Anyway, here it is, The Bag to End All Bag Making:
I started out with the desire to make a sturdy canvas bag to schelp all of my stuff to work - normal handbag items plus lunch and a water bottle. The natural colored canvas I painted with a wash didn't thrill me, but the pieces of linen I had painted with silk screen images did. So I switched to black duck, and was going to make "windows" in it and stitch the linen pieces in behind. Ever try to make a clean, flat window in duck? Not a chance. That's when Marcy Tilton's Vogue 8173 popped out of my pattern cabinet.
(Yes, I own a retro Butterick cabinet, gifted from an acquaintance who purchased it from a store that went out of business decades ago. It holds my pattern stash and much, much more.) But I digress.
The pattern is out of print, and I purchased it years ago because it incorporated silk screening. In fact, it's one of the patterns that nudged me into learning to paint fabric. I had never made it, and I had all of these images painted onto colorful fabric, and I had some gray silk dupioni and gray silk organza, and steam a seam lite, and batting, and Craf-Tex, and hardware, so I dove into the project. And it consumed me. For days. Weeks. For, maybe, 60 to 80 hours. Waaaaay too much time. But it was only time, and I was having fun, so it was all good.
Why did it take so much time? Cutting was partly to blame. I was very careful to cut the dupioni on grain, so I didn't double layer it. The various interfacings were stiff and bulky, so I cut them in one layer. All together, from the outside to the lining, there are 9 layers.

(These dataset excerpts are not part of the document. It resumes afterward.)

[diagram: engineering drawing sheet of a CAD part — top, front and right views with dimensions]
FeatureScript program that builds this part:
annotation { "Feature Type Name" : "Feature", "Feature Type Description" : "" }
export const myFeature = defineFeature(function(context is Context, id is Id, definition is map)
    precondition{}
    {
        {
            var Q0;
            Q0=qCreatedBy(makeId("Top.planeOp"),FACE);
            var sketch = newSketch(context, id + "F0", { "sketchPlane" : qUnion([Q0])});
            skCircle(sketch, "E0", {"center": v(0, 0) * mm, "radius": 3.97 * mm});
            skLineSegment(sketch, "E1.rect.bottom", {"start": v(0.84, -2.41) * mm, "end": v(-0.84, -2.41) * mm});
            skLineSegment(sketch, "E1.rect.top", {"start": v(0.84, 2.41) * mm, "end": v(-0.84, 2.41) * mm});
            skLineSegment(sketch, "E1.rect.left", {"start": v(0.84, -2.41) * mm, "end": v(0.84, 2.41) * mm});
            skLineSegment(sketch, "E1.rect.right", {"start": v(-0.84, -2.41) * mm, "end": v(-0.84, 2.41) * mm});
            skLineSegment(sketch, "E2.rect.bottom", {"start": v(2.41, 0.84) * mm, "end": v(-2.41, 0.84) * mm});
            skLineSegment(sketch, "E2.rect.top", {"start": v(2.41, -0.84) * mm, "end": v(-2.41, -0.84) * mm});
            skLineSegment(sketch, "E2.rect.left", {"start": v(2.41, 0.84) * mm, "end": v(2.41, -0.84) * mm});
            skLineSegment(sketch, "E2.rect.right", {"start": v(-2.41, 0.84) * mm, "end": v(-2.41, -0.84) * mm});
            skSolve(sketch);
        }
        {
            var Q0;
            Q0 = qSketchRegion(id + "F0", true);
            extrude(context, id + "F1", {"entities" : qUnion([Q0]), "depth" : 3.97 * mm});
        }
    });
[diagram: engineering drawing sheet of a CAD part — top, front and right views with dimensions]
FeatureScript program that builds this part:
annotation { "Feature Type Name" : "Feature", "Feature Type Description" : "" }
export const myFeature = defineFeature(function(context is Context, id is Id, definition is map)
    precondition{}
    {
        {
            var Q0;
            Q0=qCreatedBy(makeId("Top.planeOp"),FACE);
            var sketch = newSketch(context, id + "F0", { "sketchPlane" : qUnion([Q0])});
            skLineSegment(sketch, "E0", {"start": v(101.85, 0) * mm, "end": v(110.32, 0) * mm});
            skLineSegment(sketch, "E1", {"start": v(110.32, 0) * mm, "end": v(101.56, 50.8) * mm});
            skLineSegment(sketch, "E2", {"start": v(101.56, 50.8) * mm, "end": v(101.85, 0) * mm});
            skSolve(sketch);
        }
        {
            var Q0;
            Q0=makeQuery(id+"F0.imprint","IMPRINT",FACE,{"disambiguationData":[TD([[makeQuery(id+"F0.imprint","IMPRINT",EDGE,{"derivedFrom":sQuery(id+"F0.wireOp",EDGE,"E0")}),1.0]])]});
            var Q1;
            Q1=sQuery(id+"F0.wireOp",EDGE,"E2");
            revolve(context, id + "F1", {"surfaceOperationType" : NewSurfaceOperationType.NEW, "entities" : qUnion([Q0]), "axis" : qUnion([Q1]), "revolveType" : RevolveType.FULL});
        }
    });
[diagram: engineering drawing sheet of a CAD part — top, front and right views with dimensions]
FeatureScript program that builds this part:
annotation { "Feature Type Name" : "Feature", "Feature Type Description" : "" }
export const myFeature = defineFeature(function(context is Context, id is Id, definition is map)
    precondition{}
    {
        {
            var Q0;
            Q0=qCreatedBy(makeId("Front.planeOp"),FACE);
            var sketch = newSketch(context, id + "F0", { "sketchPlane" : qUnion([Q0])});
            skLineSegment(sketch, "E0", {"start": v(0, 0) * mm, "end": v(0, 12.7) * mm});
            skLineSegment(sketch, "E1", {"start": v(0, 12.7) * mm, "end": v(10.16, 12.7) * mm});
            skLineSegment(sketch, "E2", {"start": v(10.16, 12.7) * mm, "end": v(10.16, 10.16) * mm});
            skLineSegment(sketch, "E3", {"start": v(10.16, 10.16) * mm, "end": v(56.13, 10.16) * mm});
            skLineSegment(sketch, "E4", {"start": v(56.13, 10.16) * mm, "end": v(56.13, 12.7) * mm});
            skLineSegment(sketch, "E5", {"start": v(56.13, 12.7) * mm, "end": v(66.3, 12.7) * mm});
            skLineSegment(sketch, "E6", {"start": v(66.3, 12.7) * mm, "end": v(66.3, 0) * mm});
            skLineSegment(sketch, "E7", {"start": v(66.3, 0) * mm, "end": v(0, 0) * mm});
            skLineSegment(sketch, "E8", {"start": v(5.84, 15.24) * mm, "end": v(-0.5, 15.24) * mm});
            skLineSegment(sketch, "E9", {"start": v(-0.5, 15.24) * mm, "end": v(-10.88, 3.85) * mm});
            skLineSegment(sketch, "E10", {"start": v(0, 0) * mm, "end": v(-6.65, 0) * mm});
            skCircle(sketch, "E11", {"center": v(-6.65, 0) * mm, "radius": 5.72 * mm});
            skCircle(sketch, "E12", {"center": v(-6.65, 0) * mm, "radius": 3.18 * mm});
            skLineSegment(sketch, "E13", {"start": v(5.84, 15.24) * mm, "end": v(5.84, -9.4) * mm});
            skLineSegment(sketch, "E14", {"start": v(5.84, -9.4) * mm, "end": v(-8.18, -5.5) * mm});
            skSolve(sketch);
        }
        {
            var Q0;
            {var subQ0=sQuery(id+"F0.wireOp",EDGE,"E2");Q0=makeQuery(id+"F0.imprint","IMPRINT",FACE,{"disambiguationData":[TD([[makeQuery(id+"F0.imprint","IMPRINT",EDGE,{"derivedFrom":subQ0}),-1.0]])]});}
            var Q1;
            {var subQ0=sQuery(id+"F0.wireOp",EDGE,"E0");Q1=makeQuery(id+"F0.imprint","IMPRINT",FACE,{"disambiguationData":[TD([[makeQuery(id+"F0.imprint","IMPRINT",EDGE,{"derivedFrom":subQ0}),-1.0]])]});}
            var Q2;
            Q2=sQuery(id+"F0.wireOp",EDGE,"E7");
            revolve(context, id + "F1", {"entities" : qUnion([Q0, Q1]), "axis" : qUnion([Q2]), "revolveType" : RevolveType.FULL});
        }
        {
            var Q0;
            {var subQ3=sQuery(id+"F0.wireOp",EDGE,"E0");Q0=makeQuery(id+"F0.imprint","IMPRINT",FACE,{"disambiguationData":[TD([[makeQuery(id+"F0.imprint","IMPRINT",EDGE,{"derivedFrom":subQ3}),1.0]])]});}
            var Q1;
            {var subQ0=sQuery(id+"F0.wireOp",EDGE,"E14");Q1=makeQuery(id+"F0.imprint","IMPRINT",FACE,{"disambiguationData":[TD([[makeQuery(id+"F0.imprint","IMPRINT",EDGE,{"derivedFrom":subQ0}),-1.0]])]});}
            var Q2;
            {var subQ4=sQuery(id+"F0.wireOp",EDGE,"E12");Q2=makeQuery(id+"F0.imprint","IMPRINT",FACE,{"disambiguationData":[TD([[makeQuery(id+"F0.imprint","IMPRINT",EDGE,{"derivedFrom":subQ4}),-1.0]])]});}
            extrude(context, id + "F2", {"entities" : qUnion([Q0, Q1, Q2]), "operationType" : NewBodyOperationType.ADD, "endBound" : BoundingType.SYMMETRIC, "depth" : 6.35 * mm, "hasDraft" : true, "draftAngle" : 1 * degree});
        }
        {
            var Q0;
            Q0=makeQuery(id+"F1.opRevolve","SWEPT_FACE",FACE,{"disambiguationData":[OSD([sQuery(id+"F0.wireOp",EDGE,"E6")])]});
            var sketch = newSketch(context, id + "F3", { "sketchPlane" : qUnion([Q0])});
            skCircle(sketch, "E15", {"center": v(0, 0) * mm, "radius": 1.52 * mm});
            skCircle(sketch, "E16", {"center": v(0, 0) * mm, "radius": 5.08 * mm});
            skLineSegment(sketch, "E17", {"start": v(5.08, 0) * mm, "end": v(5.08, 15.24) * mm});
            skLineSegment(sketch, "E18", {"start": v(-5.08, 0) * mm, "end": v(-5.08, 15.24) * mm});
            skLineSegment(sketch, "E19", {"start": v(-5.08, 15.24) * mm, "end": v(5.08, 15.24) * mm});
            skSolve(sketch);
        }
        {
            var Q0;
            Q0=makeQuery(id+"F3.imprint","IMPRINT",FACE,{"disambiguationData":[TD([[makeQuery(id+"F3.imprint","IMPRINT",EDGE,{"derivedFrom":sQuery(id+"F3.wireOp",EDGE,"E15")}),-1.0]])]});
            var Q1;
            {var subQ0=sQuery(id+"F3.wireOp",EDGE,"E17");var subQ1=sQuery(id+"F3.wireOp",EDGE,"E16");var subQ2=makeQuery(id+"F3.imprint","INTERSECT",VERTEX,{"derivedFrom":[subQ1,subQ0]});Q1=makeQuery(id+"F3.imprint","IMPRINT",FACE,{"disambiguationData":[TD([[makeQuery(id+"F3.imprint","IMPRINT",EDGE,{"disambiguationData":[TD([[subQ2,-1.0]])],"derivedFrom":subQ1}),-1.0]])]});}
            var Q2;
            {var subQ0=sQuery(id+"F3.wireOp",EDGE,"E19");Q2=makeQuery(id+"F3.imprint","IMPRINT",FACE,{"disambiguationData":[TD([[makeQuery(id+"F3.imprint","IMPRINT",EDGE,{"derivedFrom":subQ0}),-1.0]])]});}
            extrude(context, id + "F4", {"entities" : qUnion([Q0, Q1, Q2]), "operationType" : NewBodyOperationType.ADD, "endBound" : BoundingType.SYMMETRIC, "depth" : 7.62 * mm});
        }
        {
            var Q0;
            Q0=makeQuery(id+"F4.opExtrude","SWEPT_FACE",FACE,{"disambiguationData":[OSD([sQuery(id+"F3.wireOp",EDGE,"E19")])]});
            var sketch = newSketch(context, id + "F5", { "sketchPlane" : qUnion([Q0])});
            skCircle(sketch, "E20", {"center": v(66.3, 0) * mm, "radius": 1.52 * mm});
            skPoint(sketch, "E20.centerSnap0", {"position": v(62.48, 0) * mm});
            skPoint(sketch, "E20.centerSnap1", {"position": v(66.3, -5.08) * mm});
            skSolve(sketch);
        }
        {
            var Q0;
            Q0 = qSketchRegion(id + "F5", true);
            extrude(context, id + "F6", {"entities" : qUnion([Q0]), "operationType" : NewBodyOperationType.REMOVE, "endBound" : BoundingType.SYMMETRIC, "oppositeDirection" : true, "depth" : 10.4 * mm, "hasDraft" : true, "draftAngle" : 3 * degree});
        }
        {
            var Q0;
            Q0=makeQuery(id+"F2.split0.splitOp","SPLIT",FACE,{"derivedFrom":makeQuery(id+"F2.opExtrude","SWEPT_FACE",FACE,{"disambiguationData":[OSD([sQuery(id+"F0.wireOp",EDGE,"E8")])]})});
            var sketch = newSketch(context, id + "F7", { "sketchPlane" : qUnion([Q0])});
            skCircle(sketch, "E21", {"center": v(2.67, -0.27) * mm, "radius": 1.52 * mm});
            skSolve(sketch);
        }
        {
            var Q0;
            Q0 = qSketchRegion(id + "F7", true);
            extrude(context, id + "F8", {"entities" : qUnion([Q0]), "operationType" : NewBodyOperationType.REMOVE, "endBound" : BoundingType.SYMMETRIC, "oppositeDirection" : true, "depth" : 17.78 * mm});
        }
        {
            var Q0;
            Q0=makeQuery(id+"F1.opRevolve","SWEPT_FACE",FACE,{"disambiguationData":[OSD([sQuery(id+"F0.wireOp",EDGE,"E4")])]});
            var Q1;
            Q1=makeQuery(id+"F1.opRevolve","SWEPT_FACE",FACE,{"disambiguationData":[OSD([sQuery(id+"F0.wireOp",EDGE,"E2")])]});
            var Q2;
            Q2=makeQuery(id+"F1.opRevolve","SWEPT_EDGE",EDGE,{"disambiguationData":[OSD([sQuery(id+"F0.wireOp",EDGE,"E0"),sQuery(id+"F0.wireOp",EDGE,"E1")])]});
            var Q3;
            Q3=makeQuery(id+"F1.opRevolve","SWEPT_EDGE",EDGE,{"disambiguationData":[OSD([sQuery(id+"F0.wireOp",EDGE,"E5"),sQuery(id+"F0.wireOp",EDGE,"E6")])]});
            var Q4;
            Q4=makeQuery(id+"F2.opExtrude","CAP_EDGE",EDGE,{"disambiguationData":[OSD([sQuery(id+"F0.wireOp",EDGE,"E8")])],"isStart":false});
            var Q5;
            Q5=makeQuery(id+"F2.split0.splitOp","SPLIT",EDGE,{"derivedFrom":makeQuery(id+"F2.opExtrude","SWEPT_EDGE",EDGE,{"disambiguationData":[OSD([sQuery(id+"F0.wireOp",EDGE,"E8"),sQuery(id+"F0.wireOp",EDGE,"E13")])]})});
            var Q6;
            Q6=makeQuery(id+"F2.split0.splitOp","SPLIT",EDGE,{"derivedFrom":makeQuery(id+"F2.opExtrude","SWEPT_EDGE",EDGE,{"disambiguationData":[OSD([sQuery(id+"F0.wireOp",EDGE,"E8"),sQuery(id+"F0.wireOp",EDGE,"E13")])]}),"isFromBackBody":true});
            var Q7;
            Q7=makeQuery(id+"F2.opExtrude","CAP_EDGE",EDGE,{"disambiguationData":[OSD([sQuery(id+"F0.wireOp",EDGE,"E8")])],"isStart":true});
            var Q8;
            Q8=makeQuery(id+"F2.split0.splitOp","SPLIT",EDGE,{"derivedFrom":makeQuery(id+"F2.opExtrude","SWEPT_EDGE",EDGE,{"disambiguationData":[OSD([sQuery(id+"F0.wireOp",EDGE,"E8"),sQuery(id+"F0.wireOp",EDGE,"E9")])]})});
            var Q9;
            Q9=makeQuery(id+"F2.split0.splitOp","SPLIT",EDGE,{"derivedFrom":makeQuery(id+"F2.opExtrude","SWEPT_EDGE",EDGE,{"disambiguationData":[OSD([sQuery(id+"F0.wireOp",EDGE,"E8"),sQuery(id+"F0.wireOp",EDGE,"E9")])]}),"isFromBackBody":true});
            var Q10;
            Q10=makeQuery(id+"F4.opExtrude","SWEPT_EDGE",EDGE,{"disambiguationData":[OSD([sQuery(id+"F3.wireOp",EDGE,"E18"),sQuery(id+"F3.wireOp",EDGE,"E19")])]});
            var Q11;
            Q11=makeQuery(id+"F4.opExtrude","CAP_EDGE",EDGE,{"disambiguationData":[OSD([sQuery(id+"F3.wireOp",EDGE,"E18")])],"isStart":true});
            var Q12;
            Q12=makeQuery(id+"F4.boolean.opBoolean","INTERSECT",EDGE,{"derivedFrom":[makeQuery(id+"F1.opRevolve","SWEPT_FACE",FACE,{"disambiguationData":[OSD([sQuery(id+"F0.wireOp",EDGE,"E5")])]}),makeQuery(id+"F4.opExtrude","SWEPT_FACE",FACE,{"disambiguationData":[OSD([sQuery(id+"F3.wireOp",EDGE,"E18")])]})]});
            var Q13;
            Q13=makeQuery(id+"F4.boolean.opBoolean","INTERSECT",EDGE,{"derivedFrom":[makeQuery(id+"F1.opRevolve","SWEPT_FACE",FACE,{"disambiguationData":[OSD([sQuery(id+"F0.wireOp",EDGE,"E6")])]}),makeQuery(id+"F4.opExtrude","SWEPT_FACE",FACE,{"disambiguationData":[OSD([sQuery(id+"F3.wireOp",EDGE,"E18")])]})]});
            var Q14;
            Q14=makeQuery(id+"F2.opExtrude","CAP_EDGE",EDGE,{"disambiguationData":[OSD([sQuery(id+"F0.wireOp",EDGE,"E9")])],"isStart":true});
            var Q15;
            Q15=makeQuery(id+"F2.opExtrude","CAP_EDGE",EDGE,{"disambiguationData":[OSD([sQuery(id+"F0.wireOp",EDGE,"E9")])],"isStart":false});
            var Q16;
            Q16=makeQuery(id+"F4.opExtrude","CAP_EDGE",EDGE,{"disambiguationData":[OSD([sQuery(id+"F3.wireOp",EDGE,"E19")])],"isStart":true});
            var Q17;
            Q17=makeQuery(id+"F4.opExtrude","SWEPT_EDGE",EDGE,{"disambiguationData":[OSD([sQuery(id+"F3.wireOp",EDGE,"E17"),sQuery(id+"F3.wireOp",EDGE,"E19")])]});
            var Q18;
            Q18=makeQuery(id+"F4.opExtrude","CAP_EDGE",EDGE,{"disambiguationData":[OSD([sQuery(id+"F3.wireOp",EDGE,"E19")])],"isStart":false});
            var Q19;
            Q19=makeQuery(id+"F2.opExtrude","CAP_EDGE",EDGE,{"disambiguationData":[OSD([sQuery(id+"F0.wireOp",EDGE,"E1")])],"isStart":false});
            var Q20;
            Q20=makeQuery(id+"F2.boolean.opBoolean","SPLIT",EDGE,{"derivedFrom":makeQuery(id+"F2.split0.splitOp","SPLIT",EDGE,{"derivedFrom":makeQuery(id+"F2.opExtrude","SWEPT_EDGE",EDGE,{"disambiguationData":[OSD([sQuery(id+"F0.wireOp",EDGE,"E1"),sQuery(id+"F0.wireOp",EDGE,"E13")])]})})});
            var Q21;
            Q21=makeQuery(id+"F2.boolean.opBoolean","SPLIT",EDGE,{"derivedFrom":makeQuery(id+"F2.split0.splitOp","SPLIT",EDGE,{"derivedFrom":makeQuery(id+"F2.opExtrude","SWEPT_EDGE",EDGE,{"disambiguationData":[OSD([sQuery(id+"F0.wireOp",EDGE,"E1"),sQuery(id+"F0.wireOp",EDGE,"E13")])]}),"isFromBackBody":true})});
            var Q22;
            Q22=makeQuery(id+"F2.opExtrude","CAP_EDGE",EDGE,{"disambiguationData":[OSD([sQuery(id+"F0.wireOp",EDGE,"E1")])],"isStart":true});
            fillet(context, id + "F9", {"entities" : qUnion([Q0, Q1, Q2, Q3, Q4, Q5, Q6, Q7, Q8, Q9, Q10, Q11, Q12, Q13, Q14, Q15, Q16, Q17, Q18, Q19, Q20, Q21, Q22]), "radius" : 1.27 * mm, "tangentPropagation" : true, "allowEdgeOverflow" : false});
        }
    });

|Interfacings, Steam a Seam, batting, and stiff |
paperboard to stabilize the bottom.
|Materials for the exterior, and templates for |
cutting the images into shapes.
These, along with dark gray squares across the center and dark teal rectangles along the bottom, were painted on the Steam a Seam. After they dried, I fused them to the two outer pieces of the bag. Peeling away the paper, I had a nice, tacky surface to lay the linen pieces and ribbon on. Then I fused the silk organza on top. The Steam a Seam melted into the dupioni, but also held the organza in place.
Quilting was the next step, and it took a long time. Probably 4 to 5 hours for each side. I used two colorways of variegated thread, outlining each piece and tying the ends on the back side of the fabric. This added a big Wow factor, bringing the linen pieces into focus behind the organza.
I love how the many layers give so much depth. You can see the texture in the dupioni, the painting on the Steam a Seam, the linen pieces, the organza, and finally the stitching. The light batting gives the linen fragments some dimension.
I didn't have enough aqua/turquoise linen for the lining, so I used a stretch cotton satin from Sawyer Brook. I applied a non-stretch fusible interfacing to keep it from stretching, which worked very well.
Marcy included a zippered pocket in the pattern. I made it slightly deeper, and changed the technique a bit. She used the top zipper tape as the top edge of the pocket. I chose to cut a strip of fabric for the top instead. I love the contrast of the zipper with the gray dupioni.
I wanted more pockets, so I created a double pocket that is tucked to make pouch shapes. I couldn't resist using a painted linen remnant for the lining.
I love trimming interior pockets with ribbon. It adds a little detail that makes me smile when I see it.
These pockets are perfect for my glasses case and phone. I added a magnetic snap at the center above the pockets, to hold the bag closed.
I thought the shirred handles shown in the pattern photo looked dated, so I made stiff ones. I cut them a few inches shorter, as I don't carry bags on my shoulders. The handles are made with the technique I described in my previous post. I love how rigid the Craf-Tex makes them. They don't crumble in my hand!
Before assembling the outer bag, I cut pieces of heavy Craf-Tex the size of the sides of the bag. The corner edges of the bag are edgestitched, which holds the Craf-Tex in place. Craf-Tex is a very stiff product that gives the bag the rigidness and stability I like. I didn't use it on the ends, because I wanted them to fold in.
Applying the binding was the point at which this became The Bag to End All Bag Making. I vowed to never make another handbag again, ever. I recall begging the Universe to save me from myself. Sewing through all of the layers and getting the binding even were very demanding tasks, and tried my patience. it was quite crazy making!
In hindsight, I should have used the lite Craf-Tex, as the heavy was very difficult to stitch through, especially with 8 other layers involved. It was a real struggle for my machine, and I had to hand stitch the ring tabs in place on the inside, as my Pfaff just couldn't handle it.
Surprise, surprise - the Universe did not save me from myself. (Does it ever?) Two weeks later, I made another bag. With Craf-Tex only in the handles. And lots of paint, lots of color, and lots of play. It was a blast. So was this one, actually. I really enjoyed the process, enjoyed seeing what the bag became as I worked on it. And now I enjoy carrying it. It's not a canvas tote, but my handbag necessities fit inside, and I can even squeeze a sandwich into it!